O presidente do PSD, Luís Montenegro, chegou ao Velódromo Nacional de Sangalhos, onde decorre o congresso do partido, com a intenção de adiar declarações para o discurso de abertura, mas, pressionado pelas perguntas dos jornalistas, acabou por reagir. Quando questionado se Pedro Passos Coelho fazia falta a este encontro do partido, Luís Montenegro respondeu à provocação dizendo que é “um absurdo”.

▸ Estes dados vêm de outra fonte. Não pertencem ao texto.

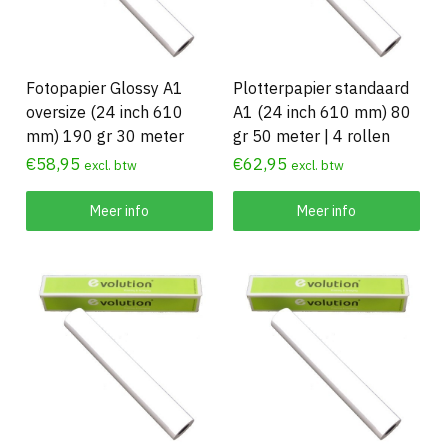
Fotopapier Glossy A1
Plotterpapier standaard
oversize (24 inch 610
A1 (24 inch 610 mm) 80
mm) 190 gr 30 meter
gr 50 meter | 4 rollen
€
58,95
€
62,95
excl. btw
excl. btw
Meer info
Meer info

Montenegro foi sorrindo e remetendo declarações para mais tarde, até que ouviu a pergunta sobre o antigo líder social-democrata: “Eu acho que os senhores têm sempre muitas razões para dissertar sobre muitas coisas que não têm muita correspondência com a realidade”. E depois, enquanto continuava a caminhar para o congresso, complementou que é “um absurdo, mesmo”.
Antes, o primeiro-ministro foi questionado se o chumbo do código laboral no Parlamento punha em causa a estabilidade do país, mas Luís Montenegro não respondeu, dizendo que em breve faria “a análise” política. Depois, questionado se espera que haja um orçamento, respondeu com um “já falamos”. Mas acabaria por ser a pergunta sobre Passos Coelho a desencadear uma reação.
O presidente do PSD, que abre este sábado o 43.º congresso do partido, disse esta sexta-feira, em Bruxelas, que o Governo “não vai desistir” de dar a Portugal “condições para que o país seja competitivo e produtivo”, segundo a agência Lusa. Garantiu ainda que mantém “confiança absoluta” na ministra do Trabalho, Maria do Rosário Palma Ramalho.
Luís Montenegro foi reeleito no final de maio para mais dois anos como presidente do partido. Obteve 95% dos votos, sem qualquer oposição. A moção de estratégia com a qual foi eleito será votada este sábado à noite.